Problem A — According to the forum thread, how long did Fermat's Last Theorem go unsolved?
Problem B — Copy the stretch of the forum thread from "a3 + b3 = C3" through "zero works ....".
Problem C — For each statement, say whether it agrees with the forum thread, and quote the words that decide it. (i) One reply says zero works. (ii) Fermat wrote down his proof. (iii) One reply calls the question a Futurama joke.

Question

a3 + b3 = C3 tell me what numbers can we include to it..?

Answer 1

its actually \[a ^{3} + b ^{3} = c ^{3}\]

Answer 2

This was a futurama joke. Google found this http://www.mathpuzzle.com/twocubes.txt

Answer 3

zero works ....

Answer 4

No non-zero integers...

Answer 5

This is actually a trick question. It's a variation of Fermat's Last Theorem. It states that for x<2, a^x+b^x=c^x does not exist. Fermat didn't write down his proof, so no one knew how he figured it out. It went unsolved for over 300 years. Not too long ago, a man (I forget his name) finally figured it out. We can now prove that there is not a single set of numbers that you can plug into that equation with all three exponents being the same (with an exponent over two).

Entries —
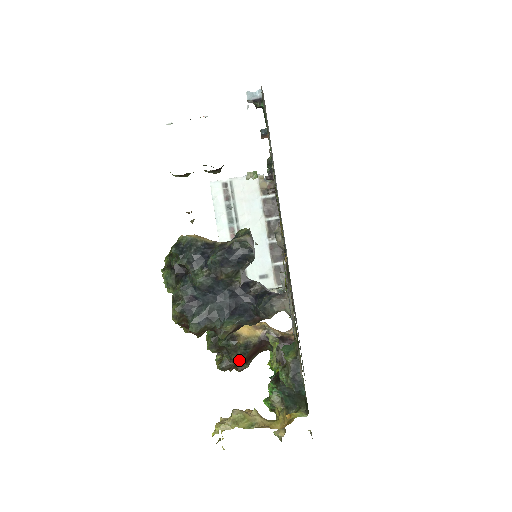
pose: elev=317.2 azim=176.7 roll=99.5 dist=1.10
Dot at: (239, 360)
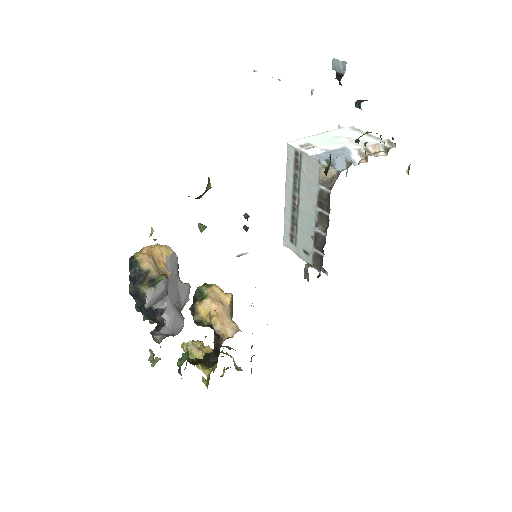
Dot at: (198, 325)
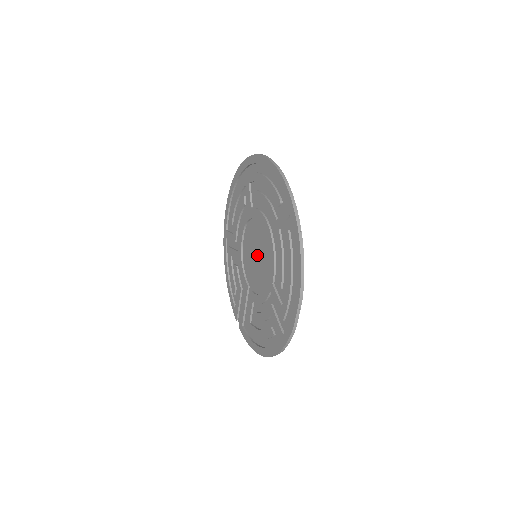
---
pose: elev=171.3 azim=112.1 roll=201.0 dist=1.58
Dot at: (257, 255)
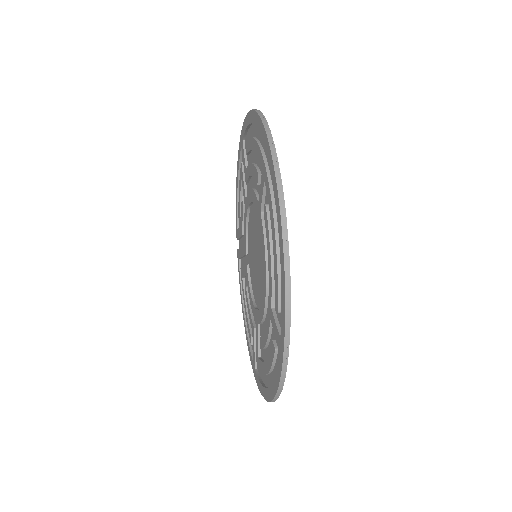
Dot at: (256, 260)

Expected answer A — Over 300 years.

Expected answer B —
a3 + b3 = C3 tell me what numbers can we include to it..?

Answer 1

its actually \[a ^{3} + b ^{3} = c ^{3}\]

Answer 2

This was a futurama joke. Google found this http://www.mathpuzzle.com/twocubes.txt

Answer 3

zero works ....

Expected answer C —
(i) Yes: "zero works ...."
(ii) No: "Fermat didn't write down his proof"
(iii) Yes: "This was a futurama joke."